These functions provide an interface to several clustering methods
implemented in R, for use together with the cluster stability
assessment in `clusterboot`

(as parameter
`clustermethod`

; "CBI" stands for "clusterboot interface").
In some situations it could make sense to use them to compute a
clustering even if you don't want to run `clusterboot`

, because
some of the functions contain some additional features (e.g., normal
mixture model based clustering of dissimilarity matrices projected
into the Euclidean space by MDS or partitioning around medoids with
estimated number of clusters, noise/outlier identification in
hierarchical clustering).

`kmeansCBI(data,krange,k,scaling=FALSE,runs=1,criterion="ch",...)`hclustCBI(data,k,cut="number",method,scaling=TRUE,noisecut=0,...)

hclusttreeCBI(data,minlevel=2,method,scaling=TRUE,...)

disthclustCBI(dmatrix,k,cut="number",method,noisecut=0,...)

noisemclustCBI(data,G,k,modelNames,nnk,hcmodel=NULL,Vinv=NULL,
summary.out=FALSE,...)

distnoisemclustCBI(dmatrix,G,k,modelNames,nnk,
hcmodel=NULL,Vinv=NULL,mdsmethod="classical",
mdsdim=4, summary.out=FALSE, points.out=FALSE,...)

claraCBI(data,k,usepam=TRUE,diss=inherits(data,"dist"),...)

pamkCBI(data,krange=2:10,k=NULL,criterion="asw", usepam=TRUE,
scaling=FALSE,diss=inherits(data,"dist"),...)

tclustCBI(data,k,trim=0.05,...)

dbscanCBI(data,eps,MinPts,diss=inherits(data,"dist"),...)

mahalCBI(data,clustercut=0.5,...)

mergenormCBI(data, G=NULL, k=NULL, modelNames=NULL, nnk=0,
hcmodel = NULL,
Vinv = NULL, mergemethod="bhat",
cutoff=0.1,...)

speccCBI(data,k,...)

pdfclustCBI(data,...)

stupidkcentroidsCBI(dmatrix,k,distances=TRUE)

stupidknnCBI(dmatrix,k)

stupidkfnCBI(dmatrix,k)

stupidkavenCBI(dmatrix,k)

........

» **TASK ITEM A**
Check each statement against the clusterboot interface page and answer yes or no, quoting the words of the page that decide it: (i) "CBI" is short for "clusterboot interface." (ii) In tclustCBI, trim is set to 0.1 by default. (iii) By default, pamkCBI uses the criterion "ch".
» **TASK ITEM B**
Reproduce the stretch of the clusterboot interface page from "mahalCBI(data,clustercut=0.5,...)" through "stupidknnCBI(dmatrix,k)".
» **TASK ITEM C**
List every function on the clusterboot interface page whose name begins with "stupid".

........

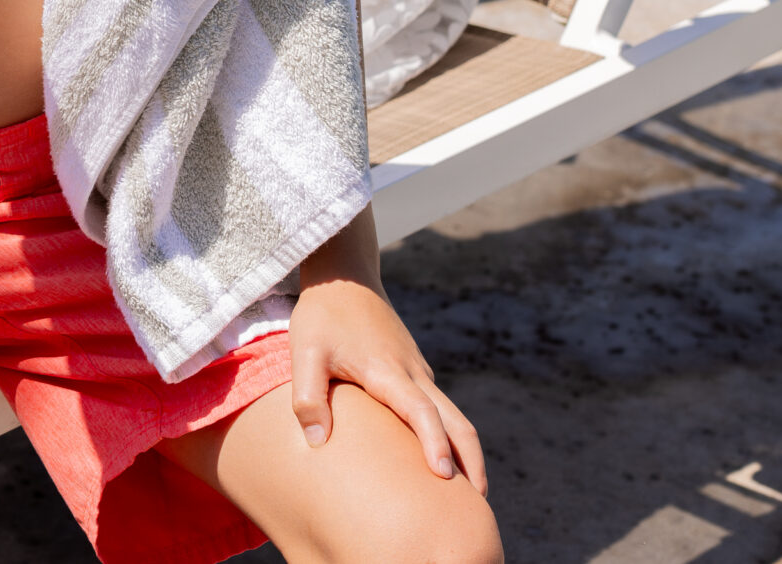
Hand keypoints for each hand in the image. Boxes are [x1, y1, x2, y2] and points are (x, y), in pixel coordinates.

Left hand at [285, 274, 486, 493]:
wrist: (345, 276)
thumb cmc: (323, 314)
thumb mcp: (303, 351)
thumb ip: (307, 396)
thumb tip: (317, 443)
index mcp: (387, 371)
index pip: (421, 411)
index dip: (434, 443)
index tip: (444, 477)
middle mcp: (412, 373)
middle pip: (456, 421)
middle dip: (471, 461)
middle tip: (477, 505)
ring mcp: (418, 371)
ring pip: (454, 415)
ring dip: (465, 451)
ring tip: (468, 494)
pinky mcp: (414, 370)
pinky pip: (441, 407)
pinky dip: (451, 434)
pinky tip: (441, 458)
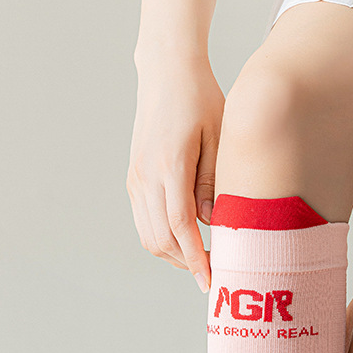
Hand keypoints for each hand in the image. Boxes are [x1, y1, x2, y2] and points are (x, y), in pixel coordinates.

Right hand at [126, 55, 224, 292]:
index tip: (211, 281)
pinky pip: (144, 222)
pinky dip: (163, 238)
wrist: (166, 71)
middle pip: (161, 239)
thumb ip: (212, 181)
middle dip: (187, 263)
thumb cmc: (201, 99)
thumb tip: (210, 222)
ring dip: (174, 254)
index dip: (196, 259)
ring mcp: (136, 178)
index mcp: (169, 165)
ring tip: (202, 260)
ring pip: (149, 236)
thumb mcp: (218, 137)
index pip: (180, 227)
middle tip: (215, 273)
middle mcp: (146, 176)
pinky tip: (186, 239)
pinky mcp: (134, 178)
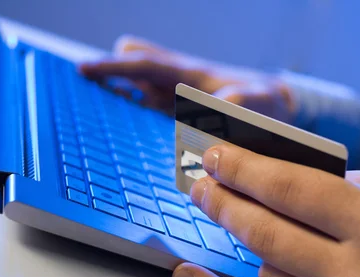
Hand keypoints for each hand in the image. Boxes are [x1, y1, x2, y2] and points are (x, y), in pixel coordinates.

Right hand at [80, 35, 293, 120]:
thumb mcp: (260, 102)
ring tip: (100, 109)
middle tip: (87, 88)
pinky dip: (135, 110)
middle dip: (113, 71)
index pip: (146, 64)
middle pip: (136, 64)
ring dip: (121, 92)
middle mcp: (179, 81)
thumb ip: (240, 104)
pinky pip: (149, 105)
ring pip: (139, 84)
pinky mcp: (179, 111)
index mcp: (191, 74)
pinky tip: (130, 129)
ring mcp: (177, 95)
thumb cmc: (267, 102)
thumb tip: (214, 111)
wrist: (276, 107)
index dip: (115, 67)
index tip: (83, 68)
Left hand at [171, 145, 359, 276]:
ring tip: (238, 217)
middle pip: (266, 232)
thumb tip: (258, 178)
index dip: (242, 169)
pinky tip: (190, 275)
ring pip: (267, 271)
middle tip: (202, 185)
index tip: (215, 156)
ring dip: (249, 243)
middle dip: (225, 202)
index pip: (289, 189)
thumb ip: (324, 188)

........

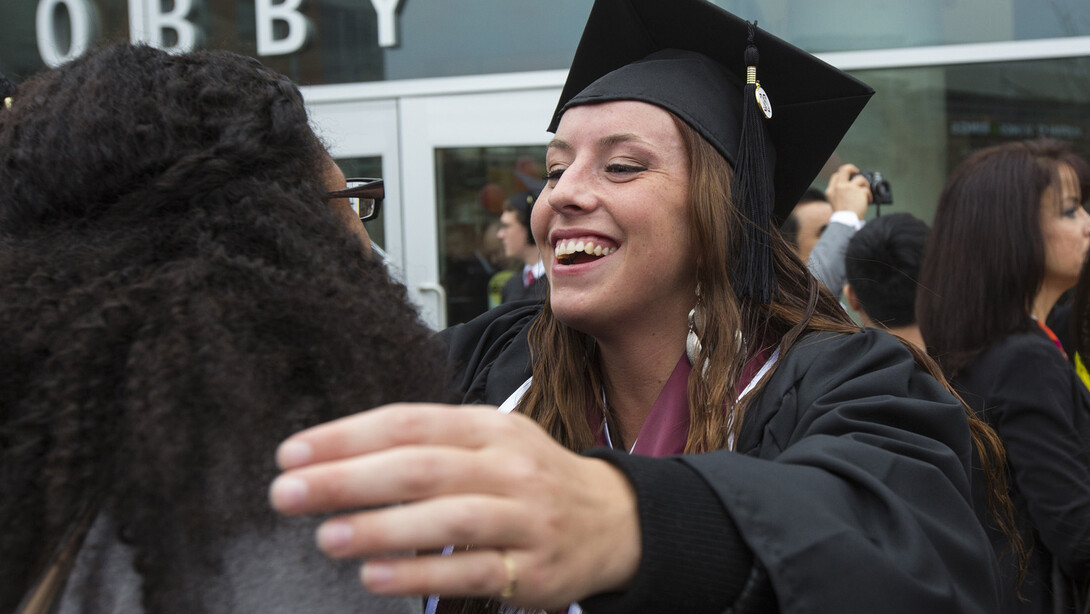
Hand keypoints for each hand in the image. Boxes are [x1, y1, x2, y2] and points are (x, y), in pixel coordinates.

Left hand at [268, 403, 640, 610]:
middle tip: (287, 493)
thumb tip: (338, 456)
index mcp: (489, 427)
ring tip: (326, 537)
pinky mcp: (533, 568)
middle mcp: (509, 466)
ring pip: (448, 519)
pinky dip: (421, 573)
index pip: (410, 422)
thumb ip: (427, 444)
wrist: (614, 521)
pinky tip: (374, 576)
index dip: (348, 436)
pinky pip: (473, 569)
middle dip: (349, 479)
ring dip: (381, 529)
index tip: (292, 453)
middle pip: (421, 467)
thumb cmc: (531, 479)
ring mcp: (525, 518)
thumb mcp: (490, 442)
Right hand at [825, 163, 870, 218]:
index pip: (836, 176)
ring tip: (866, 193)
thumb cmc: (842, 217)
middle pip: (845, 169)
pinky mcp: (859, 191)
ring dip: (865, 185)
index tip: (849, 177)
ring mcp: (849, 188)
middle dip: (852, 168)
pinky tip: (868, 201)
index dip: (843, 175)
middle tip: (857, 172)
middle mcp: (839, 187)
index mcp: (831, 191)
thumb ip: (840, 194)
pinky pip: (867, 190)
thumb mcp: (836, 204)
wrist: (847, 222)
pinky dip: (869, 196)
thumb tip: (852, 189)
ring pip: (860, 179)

........

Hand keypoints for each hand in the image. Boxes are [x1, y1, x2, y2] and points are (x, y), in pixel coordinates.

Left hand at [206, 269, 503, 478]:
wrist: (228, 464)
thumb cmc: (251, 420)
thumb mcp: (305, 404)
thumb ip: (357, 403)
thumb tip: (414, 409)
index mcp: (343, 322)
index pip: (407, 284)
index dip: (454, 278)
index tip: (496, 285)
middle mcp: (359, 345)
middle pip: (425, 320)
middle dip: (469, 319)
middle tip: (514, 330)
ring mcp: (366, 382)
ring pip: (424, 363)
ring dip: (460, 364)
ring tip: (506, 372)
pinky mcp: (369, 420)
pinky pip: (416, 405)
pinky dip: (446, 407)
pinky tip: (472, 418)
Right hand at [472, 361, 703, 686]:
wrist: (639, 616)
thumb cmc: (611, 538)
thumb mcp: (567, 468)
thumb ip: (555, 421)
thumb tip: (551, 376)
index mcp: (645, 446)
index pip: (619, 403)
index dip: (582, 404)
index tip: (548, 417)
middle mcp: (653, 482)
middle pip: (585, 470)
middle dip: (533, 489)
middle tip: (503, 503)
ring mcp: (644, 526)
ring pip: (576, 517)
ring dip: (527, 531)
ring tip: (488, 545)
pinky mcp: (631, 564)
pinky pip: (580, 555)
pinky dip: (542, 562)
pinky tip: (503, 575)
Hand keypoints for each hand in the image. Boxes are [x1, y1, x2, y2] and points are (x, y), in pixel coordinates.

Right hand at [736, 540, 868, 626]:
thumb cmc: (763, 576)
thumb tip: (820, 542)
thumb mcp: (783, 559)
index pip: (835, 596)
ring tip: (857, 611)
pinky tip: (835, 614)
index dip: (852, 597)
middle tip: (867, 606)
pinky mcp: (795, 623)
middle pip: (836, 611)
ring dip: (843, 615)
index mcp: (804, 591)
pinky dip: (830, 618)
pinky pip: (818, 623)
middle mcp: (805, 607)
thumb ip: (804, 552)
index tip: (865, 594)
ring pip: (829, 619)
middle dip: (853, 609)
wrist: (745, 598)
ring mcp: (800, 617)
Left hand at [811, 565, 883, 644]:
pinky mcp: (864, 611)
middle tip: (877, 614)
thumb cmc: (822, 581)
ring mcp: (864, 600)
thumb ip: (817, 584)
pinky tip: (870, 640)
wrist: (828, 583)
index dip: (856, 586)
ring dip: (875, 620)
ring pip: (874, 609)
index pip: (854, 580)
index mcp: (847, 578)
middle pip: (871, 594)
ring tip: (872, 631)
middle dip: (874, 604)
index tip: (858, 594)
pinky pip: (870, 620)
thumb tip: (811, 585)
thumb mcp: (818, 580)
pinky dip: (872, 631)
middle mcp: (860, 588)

........

» **PROBLEM SOLUTION A**
(i) Yes: '"CBI" stands for "clusterboot interface"'
(ii) No: "tclustCBI(data,k,trim=0.05,...)"
(iii) No: 'pamkCBI(data,krange=2:10,k=NULL,criterion="asw", usepam=TRUE,'

» **PROBLEM SOLUTION B**
mahalCBI(data,clustercut=0.5,...)

mergenormCBI(data, G=NULL, k=NULL, modelNames=NULL, nnk=0,
hcmodel = NULL,
Vinv = NULL, mergemethod="bhat",
cutoff=0.1,...)

speccCBI(data,k,...)

pdfclustCBI(data,...)

stupidkcentroidsCBI(dmatrix,k,distances=TRUE)

stupidknnCBI(dmatrix,k)

» **PROBLEM SOLUTION C**
stupidkcentroidsCBI
stupidknnCBI
stupidkfnCBI
stupidkavenCBI